Relatórios de obras do Programa de Aceleração do Crescimento (PAC) e análises técnicas oficiais revelaram as fragilidades energéticas do País. De 2011 a 2014, o Centro Brasileiro de Infraestrutura (CBIE) registrou mais de 180 lapsos de fornecimento em grande escala. Os problemas no abastecimento de energia expuseram o governo Rousseff a um certo desgaste em um período eleitoral crucial, o que ajudou a consolidar uma condição pouco confortavel na reeleição da presidenta, que venceu por uma diferença de três pontos porcentuais o candidato Aecio Neves (PSDB).

No atual governo Jair Messias Bolsonaro (sem partido), seguimos por um caminho que tem um pouco dos dois casos. Desde o ano passado, já houveram restrições impostas pelo governo aos reservatórios de Furnas, região onde fica parte da base política de Rodrigo Pacheco (DEM-MG), presidente do Senado. Outros líderes estaduais manifestaram preocupação com o nível de ingerência que o comitê interministerial de gestão dos reservatórios pode vir a ter para decidir, por exemplo, sobre a captação de água no semiárido do Nordeste ou a irrigação. O que atingiria outros senadores e deputados da base aliada no congresso.

A complexidade desta política da eletricidade[5] impõem que o cálculo que vem sendo feito pelo governo inclua, caso haja a perda da base do governo, a possibilidade de o congresso barrar a MP que possibilita a privatização da Eletrobras. A venda da empresa representa, além de um pouco factível benefício para o sistema elétrico nacional, um aceno a uma faixa do eleitorado do presidente, dentro da coerência de uma agenda política liberalizante proposta pelo presidente Bolsonaro em sua campanha eleitoral em 2018. 

Assim, um novo revés do ministro Paulo Guedes (Economia) com a venda da empresa estatal de energia, poderia influenciar no apoio do empresariado e do mercado financeiro a Jair Bolsonaro em 2022, quando deverá tentar a reeleição.

É bom que se diga, que está conjuntura de crise energética atinge em cheio também outras várias áreas da economia nacional que já sofrem com as condições que a pandemia impõe. Sem falar na queda da popularidade do presidente em várias faixas do seu eleitorado que já vem padecendo com uma certa depreciação à medida que a incapacidade do governo de lidar com um sistema democrático, de gerir uma pandemia e manejar a economia de forma satisfatória ficam mais evidentes.

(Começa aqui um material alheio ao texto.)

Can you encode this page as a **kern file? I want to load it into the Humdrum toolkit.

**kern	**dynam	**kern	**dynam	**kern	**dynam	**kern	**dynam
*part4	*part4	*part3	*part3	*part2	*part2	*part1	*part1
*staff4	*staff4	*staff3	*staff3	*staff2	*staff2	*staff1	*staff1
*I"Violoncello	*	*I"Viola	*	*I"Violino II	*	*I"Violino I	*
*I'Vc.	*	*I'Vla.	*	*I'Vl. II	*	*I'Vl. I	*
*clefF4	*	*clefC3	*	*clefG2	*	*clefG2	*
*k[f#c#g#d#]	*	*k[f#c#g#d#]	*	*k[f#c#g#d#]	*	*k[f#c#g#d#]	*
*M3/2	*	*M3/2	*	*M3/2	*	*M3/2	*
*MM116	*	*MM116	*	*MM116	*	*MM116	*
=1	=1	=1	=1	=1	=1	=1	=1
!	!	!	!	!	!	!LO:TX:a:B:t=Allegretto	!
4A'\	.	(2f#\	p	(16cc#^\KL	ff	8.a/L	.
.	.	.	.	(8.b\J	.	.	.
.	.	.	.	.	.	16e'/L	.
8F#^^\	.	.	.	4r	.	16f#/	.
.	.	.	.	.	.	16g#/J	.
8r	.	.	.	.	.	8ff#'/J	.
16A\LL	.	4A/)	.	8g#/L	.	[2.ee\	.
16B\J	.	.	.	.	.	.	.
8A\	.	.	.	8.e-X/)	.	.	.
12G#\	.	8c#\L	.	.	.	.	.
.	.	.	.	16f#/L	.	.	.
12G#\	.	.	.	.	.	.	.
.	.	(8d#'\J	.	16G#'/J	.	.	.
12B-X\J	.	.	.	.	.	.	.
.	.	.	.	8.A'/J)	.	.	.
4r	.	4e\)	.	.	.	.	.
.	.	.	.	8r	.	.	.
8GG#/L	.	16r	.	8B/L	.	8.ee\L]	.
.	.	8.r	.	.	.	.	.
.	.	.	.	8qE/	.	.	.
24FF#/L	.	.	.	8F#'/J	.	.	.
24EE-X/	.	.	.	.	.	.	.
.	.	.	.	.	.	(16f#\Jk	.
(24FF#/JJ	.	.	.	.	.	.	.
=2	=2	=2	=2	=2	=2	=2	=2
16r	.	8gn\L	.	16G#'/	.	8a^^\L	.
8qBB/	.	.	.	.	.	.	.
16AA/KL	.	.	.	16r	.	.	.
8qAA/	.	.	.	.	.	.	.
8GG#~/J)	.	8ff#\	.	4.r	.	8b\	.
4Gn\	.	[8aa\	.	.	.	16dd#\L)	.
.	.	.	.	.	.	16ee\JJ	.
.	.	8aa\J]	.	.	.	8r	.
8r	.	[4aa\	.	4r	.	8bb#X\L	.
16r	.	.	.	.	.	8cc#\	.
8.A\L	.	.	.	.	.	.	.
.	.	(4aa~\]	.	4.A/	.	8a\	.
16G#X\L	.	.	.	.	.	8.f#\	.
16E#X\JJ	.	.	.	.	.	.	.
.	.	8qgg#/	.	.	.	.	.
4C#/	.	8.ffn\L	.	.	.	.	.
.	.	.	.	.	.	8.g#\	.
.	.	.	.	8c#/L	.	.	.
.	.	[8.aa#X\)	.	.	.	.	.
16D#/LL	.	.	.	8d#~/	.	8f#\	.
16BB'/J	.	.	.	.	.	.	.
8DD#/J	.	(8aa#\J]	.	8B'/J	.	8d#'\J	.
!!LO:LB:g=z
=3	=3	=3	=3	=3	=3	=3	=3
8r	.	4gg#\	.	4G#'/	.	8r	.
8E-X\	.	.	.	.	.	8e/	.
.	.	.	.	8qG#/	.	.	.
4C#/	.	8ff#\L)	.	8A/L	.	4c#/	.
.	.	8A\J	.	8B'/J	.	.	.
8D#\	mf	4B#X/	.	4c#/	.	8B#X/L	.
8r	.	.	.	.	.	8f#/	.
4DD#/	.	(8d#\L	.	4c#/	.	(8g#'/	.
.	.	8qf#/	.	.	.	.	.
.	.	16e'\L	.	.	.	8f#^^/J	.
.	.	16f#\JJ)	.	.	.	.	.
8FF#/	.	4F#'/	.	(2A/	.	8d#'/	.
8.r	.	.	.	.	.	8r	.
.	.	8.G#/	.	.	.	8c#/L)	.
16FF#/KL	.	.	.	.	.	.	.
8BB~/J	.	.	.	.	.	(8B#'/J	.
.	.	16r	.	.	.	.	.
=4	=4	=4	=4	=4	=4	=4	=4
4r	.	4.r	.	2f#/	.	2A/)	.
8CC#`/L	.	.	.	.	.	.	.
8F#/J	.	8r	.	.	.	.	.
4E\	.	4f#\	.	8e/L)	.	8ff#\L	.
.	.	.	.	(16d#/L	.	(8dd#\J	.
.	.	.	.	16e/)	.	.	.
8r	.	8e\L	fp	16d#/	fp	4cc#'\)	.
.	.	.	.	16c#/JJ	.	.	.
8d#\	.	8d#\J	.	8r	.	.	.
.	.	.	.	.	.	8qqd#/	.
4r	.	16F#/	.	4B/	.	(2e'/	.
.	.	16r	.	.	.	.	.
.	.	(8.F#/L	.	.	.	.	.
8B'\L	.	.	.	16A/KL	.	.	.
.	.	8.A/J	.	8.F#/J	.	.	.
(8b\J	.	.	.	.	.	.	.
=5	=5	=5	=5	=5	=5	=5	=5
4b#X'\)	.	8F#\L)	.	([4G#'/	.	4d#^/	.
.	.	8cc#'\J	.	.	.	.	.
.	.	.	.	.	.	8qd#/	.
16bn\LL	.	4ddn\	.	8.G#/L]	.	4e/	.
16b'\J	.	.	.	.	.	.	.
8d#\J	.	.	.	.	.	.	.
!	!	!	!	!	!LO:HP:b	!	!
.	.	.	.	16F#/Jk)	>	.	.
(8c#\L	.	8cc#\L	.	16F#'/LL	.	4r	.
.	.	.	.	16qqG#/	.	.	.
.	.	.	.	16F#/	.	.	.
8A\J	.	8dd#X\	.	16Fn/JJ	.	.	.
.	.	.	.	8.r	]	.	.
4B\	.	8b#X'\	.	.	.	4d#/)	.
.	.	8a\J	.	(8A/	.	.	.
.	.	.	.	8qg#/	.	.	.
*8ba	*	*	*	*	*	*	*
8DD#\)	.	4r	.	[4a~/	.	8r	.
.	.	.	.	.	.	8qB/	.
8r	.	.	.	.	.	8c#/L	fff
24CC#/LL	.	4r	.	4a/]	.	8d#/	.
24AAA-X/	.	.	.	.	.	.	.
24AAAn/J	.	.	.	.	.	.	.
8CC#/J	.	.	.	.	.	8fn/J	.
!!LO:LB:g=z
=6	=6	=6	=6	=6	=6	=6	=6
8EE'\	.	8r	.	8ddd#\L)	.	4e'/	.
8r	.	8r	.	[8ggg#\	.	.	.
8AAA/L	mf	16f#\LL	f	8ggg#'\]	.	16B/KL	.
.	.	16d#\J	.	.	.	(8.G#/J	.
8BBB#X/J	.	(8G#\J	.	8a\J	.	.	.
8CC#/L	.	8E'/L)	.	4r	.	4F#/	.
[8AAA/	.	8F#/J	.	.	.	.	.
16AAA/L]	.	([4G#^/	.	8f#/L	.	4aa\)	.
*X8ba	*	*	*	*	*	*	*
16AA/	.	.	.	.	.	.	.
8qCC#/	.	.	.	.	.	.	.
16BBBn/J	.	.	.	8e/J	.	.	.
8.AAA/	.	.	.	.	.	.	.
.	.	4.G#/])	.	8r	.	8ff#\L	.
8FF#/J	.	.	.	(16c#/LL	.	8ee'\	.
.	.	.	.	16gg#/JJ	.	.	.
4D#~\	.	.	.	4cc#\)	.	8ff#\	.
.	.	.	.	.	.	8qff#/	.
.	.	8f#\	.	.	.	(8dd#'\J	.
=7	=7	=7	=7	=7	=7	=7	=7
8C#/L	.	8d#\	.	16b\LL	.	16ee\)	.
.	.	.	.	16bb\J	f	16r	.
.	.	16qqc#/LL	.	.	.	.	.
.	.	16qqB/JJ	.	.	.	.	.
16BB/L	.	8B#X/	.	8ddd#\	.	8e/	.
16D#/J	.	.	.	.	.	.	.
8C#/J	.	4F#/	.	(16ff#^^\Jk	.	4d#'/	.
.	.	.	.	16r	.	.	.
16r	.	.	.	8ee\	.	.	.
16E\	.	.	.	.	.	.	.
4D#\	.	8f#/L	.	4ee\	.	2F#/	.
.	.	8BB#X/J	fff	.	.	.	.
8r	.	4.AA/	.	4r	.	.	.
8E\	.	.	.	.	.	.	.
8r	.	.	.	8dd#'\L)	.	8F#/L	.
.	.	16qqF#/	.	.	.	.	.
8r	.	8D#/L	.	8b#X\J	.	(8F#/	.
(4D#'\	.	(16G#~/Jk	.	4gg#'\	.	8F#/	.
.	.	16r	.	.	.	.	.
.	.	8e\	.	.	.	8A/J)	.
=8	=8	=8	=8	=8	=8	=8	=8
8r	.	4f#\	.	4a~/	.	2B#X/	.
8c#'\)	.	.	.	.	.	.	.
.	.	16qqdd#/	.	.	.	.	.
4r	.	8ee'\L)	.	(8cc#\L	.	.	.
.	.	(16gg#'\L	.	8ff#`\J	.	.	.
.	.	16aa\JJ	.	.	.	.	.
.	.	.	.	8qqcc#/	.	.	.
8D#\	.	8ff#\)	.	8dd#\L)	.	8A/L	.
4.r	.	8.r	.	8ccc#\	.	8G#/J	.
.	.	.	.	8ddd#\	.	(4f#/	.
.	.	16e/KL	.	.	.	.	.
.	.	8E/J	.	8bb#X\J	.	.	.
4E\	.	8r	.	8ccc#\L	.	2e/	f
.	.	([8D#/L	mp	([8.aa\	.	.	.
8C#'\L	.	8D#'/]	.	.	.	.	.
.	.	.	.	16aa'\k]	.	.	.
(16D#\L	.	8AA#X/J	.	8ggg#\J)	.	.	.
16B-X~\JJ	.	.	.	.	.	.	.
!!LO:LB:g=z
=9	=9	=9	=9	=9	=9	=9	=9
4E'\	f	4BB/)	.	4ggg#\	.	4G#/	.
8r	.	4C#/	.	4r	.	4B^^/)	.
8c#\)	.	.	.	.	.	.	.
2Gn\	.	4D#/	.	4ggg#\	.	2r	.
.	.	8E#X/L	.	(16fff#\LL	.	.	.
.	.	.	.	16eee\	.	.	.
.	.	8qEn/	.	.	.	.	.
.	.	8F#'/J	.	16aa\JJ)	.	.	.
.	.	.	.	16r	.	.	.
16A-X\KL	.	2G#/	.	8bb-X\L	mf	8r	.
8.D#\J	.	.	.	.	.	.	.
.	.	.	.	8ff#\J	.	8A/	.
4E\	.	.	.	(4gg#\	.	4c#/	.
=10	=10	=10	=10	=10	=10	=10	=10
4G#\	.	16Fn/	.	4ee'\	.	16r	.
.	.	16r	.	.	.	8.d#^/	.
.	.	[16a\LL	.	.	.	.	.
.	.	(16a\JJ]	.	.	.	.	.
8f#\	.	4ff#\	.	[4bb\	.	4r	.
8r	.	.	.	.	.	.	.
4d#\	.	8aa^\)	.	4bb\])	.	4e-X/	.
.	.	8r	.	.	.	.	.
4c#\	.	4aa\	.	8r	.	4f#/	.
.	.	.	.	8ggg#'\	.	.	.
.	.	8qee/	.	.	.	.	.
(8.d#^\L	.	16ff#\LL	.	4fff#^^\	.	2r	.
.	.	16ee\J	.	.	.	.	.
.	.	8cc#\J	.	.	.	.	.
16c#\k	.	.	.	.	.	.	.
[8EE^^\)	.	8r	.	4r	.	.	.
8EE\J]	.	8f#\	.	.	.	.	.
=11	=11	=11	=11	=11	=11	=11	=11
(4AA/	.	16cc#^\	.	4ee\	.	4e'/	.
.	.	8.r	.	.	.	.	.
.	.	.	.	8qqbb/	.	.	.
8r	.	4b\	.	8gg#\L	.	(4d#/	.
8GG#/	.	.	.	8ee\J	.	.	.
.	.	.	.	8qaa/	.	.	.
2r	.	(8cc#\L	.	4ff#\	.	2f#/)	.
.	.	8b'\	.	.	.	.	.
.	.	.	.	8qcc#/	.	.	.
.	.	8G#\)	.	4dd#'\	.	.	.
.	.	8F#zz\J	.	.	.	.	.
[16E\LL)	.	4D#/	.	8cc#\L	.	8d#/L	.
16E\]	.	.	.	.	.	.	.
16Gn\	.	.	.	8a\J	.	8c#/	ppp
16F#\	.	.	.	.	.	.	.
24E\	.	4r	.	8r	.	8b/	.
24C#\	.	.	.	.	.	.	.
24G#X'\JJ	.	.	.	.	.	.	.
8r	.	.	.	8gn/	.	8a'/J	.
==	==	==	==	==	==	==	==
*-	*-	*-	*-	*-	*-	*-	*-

Ao final, em uma repetição digna de “Feitiço do Tempo” (1993), filme em que o personagem de Bill Murray acorda sempre no mesmo dia 2 de fevereiro, dia da marmota, entre a urgência de uma crise energética e o cálculo político eleitoral, pode, novamente, faltar energia.

 


[2] Que levou a apagões e racionamento de eletricidade.

[3] Marca alcançada dia 30 de junho de 2021. Fonte: Operador Nacional do Sistema (ONS)

[5] LOPES, Jayme K. R. A política da eletricidade: modernização estatal brasileira e o setor de energia elétrica do Espírito Santo. TESE (Doutorado em Ciências Sociais) – Departamento de Ciências Sociais, Pontifícia Universidade Católica do Rio de Janeiro. Rio de Janeiro, 2021.